The problem >> In the text on predictive models below, quote the stretch from "How to build" up to and including "the modeling learning.".
[BEGIN Source passage]
Tuesday, January 15, 2013

How to build predictive models that win competitions. (continued)

To build predictive models that are accurate and robust, it is crucial to find the input variables, or so called feature variables, that are truly predicative of the target variable. This is even more important than choosing types of predictive models. Good feature variables can greatly reduce the complexity of the modeling learning.

For example, suppose we want to build a model that predicts if a pair of vectors are parallel to each other. This is illustrated in the following chart.


We can represent the pair of vectors by all of their coordinates for the starting and ending points, i.e.,(Xa1,Ya1,Xa2,Ya2,Xb1,Yb1,Xb2,Yb2)

Suppose we have a few hundred of training samples (pairs of vectors) that are marked as parallel or not. The following are some examples.
[END Source passage]
[BEGIN Data]
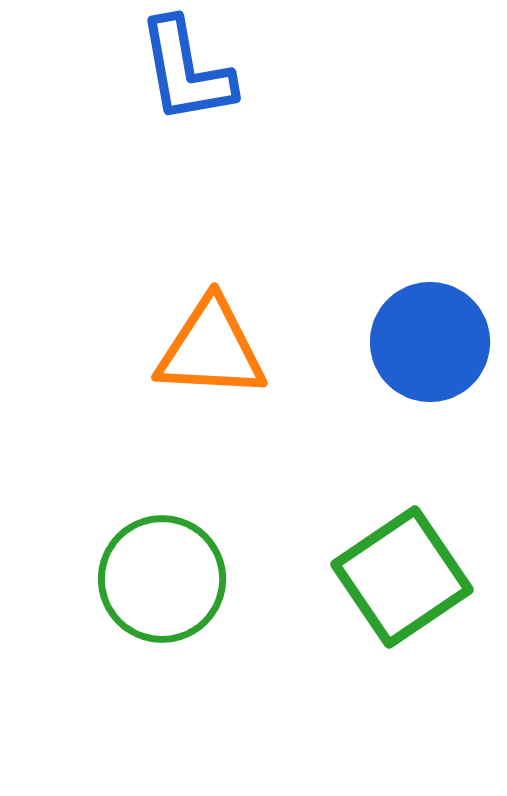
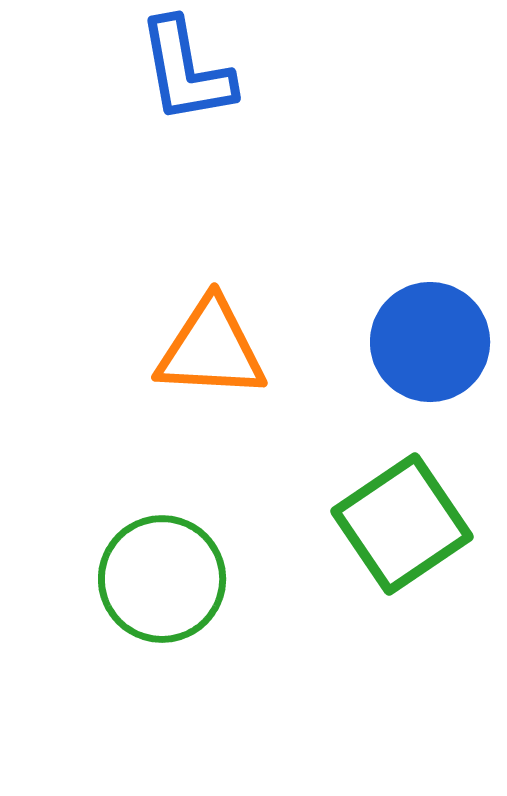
green square: moved 53 px up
[END Data]
Exercise answer >>
How to build predictive models that win competitions. (continued)

To build predictive models that are accurate and robust, it is crucial to find the input variables, or so called feature variables, that are truly predicative of the target variable. This is even more important than choosing types of predictive models. Good feature variables can greatly reduce the complexity of the modeling learning.